Camel milk has been used for centuries in the Middle East, Asian and North African cultures, but is now subject to increased interest from around the world.
Traditionally served as a natural remedy, it is becoming popular with health-conscious consumers and people who have food allergies or intolerances.
Wealthy health conscious consumers
Walid Abdul-Wahab, founder and CEO of Desert Farms, told DairyReporter.com the majority of consumers use it because of its nutritional and medicinal claims.
“It will never be as competitive as cows’ or goats’ milk in terms of price, but it will definitely gain much popularity due to its reported health benefits and healing properties and will definitely be seen as a 'superfood’," he said.
Camel milk is naturally 50% lower in fat and 50% lower in saturated fat than cows’ milk, the company claims. It also cites it as a natural pro-biotic, and a source of calcium, vitamin B1, protein, potassium and phosphorus.
The milk can be drunk by people with lactose intolerance, and attracts diabetics because it is high in insulin. It has also been suggested it could help children with autism.
“80% [of customers] are parents who have children with autism or who have food allergies,” said Abdul-Wahab. “10% of people have diabetes, and the remainder are high intensity athletes, wealthy health conscious consumers, ethnic communities such as Muslims and Somalis.”
Consumers are not put off by price tag
However, camel milk comes at a price - $16 for a pint (473ml) of pasteurized whole camel milk.

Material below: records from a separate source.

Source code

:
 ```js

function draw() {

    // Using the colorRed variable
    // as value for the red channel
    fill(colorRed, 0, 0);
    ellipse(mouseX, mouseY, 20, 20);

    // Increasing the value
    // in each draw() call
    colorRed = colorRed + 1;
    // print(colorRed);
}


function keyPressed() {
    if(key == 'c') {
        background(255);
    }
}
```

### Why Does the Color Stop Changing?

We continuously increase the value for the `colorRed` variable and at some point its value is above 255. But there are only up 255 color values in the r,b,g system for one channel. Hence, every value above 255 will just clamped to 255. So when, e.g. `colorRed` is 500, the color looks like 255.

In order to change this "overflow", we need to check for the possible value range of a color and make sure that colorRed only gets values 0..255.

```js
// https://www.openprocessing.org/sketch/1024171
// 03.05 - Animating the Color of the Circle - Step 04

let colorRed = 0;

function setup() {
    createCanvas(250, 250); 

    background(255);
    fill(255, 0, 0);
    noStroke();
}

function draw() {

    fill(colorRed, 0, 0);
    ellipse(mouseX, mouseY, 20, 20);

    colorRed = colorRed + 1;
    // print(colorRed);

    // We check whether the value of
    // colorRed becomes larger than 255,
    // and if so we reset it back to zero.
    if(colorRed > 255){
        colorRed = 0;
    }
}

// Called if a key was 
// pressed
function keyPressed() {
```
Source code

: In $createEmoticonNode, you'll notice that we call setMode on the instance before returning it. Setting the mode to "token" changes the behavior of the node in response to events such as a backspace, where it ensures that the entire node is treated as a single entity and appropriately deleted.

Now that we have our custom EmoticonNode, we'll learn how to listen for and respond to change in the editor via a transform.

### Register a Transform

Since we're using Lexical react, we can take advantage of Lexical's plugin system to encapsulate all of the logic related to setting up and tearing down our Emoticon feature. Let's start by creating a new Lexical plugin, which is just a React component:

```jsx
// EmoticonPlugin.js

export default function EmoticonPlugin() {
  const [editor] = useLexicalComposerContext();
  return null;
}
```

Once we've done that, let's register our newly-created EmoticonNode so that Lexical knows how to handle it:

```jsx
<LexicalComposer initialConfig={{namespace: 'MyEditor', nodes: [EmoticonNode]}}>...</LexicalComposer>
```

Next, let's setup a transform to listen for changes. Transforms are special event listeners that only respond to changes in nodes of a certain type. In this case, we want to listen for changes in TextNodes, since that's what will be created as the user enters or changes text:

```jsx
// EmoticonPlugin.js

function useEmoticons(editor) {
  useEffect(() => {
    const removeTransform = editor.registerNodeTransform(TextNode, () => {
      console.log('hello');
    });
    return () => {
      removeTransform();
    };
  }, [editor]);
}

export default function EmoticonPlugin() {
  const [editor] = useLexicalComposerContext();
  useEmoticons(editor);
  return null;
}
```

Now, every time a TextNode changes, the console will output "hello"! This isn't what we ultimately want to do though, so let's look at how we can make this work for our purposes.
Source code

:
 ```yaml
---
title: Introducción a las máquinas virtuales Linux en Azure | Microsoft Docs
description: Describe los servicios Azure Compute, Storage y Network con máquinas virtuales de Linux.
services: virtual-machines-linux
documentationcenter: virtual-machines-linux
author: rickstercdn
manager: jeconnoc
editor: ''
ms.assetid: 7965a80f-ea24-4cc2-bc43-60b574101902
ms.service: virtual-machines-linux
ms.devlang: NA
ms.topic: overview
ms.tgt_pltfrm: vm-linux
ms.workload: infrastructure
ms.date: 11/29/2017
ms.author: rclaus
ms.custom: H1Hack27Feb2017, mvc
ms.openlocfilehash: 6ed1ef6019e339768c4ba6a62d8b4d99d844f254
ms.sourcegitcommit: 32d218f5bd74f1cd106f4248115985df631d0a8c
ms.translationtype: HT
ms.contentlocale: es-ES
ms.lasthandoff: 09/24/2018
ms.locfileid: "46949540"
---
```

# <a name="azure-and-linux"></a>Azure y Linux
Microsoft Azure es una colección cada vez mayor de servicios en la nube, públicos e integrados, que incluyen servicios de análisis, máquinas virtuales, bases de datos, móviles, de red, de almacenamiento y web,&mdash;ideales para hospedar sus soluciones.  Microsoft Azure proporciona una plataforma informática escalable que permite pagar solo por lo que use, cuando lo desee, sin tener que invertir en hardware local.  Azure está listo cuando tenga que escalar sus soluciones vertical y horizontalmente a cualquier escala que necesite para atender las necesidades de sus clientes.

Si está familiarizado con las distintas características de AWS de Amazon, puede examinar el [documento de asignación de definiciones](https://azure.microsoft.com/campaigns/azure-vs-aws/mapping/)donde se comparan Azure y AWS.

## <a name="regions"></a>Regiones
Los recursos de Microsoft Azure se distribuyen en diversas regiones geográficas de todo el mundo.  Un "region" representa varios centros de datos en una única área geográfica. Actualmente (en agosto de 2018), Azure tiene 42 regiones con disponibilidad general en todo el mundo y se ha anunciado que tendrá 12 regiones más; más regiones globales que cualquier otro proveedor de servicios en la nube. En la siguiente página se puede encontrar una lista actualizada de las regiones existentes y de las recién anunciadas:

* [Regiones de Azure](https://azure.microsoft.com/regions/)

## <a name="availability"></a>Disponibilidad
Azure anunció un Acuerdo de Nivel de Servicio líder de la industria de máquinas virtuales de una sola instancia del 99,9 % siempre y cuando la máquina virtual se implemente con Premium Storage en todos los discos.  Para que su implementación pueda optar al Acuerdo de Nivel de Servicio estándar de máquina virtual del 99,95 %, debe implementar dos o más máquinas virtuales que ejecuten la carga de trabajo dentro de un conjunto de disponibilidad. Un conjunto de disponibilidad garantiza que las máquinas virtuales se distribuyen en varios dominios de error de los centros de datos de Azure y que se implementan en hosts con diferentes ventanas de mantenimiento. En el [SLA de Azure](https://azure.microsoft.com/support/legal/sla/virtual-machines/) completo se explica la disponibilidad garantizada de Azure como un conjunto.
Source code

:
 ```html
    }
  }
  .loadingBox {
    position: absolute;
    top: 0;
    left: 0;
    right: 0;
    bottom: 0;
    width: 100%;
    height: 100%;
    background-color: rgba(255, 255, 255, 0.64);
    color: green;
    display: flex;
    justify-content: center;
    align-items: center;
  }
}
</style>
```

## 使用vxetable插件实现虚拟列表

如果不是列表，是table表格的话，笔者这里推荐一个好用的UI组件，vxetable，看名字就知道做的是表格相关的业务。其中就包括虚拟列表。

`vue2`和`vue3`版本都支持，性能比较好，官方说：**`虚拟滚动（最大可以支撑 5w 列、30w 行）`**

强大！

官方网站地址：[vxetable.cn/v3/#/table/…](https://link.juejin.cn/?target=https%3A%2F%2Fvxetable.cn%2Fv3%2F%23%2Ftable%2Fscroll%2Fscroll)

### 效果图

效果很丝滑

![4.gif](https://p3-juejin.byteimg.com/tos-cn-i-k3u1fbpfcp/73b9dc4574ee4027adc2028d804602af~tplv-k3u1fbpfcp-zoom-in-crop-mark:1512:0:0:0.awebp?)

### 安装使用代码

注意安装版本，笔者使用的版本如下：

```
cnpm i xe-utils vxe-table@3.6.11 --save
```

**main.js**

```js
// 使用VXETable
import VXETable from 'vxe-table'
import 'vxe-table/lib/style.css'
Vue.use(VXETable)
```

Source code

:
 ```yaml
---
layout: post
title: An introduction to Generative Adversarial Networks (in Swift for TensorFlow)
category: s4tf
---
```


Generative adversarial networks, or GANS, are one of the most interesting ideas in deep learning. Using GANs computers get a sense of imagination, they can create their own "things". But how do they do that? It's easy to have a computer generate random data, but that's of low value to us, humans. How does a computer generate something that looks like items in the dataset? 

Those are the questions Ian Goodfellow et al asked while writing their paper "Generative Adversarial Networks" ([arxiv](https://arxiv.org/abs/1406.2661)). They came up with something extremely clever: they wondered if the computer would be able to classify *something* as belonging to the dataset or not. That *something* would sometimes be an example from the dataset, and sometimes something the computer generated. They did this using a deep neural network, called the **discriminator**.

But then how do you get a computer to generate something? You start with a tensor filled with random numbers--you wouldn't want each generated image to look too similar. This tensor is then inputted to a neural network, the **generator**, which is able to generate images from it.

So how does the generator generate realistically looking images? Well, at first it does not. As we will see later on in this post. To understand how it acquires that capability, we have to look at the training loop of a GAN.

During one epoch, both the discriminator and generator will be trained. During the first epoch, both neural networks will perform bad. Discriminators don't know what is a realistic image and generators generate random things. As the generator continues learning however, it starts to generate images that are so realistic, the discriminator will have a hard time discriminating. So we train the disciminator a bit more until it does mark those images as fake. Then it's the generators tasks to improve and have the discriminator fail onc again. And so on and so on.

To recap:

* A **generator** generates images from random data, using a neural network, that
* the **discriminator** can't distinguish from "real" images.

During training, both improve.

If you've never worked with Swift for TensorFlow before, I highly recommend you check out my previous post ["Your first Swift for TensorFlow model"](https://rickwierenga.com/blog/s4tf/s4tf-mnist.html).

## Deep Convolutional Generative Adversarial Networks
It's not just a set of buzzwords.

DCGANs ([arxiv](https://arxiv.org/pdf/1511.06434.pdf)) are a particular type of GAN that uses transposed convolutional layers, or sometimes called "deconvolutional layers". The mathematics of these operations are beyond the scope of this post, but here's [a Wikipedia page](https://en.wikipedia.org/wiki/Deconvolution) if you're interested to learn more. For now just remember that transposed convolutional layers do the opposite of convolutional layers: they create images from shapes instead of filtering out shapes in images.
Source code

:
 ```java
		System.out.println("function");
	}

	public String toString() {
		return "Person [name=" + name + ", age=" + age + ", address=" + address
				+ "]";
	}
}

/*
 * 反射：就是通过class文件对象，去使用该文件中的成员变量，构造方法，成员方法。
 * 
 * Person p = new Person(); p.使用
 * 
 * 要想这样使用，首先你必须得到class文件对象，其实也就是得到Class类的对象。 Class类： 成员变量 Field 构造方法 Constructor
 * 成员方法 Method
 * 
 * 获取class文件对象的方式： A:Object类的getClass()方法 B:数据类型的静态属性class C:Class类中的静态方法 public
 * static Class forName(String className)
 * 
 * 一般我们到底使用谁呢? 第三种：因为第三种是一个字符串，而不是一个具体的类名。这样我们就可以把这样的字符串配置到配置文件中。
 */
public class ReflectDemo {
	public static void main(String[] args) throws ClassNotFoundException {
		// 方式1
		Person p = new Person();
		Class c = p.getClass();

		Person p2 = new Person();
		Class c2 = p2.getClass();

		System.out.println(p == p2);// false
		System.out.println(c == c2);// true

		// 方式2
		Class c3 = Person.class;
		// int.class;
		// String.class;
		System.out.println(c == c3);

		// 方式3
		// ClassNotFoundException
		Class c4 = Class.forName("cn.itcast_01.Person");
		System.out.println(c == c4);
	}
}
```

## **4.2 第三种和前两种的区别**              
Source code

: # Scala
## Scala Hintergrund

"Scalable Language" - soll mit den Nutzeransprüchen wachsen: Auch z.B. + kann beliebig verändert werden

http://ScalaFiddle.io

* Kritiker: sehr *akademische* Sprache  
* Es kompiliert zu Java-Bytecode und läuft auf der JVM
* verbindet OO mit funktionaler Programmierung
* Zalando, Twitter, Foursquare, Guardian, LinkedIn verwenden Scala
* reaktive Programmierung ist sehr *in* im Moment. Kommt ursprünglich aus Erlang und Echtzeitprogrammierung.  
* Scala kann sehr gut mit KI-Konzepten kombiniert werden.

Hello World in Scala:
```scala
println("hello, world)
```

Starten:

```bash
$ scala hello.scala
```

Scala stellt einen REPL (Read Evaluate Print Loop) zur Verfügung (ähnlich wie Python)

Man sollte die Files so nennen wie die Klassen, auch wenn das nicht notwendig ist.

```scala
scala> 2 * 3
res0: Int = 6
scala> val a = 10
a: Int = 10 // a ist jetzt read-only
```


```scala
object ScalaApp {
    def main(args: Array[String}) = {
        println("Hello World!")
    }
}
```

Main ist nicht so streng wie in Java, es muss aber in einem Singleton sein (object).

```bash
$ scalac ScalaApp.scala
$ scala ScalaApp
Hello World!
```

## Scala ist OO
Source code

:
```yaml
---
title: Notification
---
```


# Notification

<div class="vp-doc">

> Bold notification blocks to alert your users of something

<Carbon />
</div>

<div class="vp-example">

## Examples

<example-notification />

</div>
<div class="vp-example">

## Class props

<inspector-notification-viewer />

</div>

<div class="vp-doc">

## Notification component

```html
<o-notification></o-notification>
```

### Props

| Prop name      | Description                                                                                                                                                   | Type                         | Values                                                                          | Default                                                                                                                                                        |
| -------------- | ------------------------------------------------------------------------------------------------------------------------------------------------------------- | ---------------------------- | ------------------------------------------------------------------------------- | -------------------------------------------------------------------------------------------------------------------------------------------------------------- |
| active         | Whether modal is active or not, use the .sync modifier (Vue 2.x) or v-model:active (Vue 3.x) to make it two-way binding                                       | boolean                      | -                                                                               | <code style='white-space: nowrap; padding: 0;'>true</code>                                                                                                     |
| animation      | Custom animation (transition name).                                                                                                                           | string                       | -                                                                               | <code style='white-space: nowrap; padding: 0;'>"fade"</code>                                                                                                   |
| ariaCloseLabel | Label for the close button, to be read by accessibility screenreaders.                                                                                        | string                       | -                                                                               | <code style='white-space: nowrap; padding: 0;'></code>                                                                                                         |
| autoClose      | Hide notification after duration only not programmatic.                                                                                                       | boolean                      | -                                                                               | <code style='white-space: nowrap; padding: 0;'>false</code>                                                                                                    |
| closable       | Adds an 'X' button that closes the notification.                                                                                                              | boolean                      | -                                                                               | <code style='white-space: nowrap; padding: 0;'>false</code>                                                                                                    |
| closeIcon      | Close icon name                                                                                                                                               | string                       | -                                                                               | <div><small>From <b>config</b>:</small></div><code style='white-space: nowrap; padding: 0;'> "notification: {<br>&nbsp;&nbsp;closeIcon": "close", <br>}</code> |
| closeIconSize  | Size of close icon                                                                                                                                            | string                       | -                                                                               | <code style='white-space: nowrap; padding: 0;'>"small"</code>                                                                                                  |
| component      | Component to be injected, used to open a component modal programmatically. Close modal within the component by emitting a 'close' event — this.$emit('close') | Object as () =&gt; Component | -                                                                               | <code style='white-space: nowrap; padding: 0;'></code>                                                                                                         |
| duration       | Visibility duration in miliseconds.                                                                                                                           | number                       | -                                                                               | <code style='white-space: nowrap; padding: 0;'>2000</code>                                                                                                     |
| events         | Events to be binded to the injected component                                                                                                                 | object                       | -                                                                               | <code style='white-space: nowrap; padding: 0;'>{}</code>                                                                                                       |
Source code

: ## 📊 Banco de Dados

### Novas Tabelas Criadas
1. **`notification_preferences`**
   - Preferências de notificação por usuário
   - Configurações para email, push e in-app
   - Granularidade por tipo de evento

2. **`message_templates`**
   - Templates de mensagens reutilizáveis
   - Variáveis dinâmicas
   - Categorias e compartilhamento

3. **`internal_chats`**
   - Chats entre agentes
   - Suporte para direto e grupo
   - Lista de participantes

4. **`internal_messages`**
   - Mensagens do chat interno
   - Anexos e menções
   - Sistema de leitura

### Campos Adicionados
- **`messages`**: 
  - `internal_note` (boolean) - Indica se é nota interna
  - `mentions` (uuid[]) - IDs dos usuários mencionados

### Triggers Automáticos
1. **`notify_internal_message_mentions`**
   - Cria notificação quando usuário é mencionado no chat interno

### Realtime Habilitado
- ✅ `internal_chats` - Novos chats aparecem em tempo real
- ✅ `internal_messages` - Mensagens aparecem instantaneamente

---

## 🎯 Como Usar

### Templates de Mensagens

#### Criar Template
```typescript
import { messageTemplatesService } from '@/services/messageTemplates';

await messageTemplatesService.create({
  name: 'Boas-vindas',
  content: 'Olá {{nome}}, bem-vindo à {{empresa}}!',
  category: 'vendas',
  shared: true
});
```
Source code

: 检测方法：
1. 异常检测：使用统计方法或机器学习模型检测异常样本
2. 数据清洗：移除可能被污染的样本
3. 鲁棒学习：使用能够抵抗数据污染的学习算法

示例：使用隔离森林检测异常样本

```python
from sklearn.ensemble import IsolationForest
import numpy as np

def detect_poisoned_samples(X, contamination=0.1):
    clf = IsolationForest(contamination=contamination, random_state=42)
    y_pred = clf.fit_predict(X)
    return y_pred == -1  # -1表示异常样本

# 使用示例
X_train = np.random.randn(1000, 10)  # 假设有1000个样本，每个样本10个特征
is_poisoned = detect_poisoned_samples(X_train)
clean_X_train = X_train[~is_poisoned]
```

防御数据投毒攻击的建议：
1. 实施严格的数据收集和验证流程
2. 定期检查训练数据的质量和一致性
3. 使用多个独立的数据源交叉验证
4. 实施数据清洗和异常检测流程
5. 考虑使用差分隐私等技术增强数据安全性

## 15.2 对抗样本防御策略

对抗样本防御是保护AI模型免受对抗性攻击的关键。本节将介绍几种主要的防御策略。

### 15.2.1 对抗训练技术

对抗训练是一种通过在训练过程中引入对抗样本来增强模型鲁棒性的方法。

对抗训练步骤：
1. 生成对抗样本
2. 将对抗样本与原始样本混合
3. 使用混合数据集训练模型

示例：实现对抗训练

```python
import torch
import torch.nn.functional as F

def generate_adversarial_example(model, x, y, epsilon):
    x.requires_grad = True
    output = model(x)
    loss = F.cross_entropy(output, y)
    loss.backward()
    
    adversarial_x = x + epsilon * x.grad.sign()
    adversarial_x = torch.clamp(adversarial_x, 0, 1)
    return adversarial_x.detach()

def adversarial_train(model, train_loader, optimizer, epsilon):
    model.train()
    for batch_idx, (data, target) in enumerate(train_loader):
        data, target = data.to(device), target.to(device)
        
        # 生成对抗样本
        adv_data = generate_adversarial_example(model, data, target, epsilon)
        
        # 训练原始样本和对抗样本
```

“It’s expensive because we are outnumbered - there are 18,000 cows for every camel in the US,” said Abdul-Wahab. “Production is very low and demand is very high."
However, he is confident people are prepared to pay for it.
“Parents are replacing their over-the-counter and prescription drugs to use camel milk as a natural remedy. So given the intended use it’s not that expensive - parents would spend hundreds and thousands of dollars and therapy and drugs.
“It’s a very niche market with lots of potential to grow, as we increase our production the cost of the milk will go down.”
Abdul-Wahab, who is originally from Saudi Arabia but moved to California, launched Desert Farms in January this year. He realized Americans valued a healthy lifestyle and started his ‘camel milk revolution.’
Abdul-Wahab said the company broke even during its second month of operation. The milk comes from Amish and small family farms in the US, where camels are pasture-raised.
“Desert Farms is in 40 whole foods store in Northern California and 11 stores in Southern California, as of today the company has more than $100k in total sales,” he said.
But the company has big plans to grow further.
“We just came up with camel milk Kefir, a fermented drink,” said Abdul-Wahab. “We also launched our cosmetics line which will have camel milk soaps, and we are working on lotions and creams. We are working on a new product line for infants, a 100% camel milk powder and camel milk whey powder.
“We are a couple of months away from launching our 8oz camel milk for "back to school" kids, some may have flavors such as dates, chocolate and strawberry. Other products such as camel milk chocolate bars, camel milk ice cream, camel milk cheese will be launched by the beginning of next year.”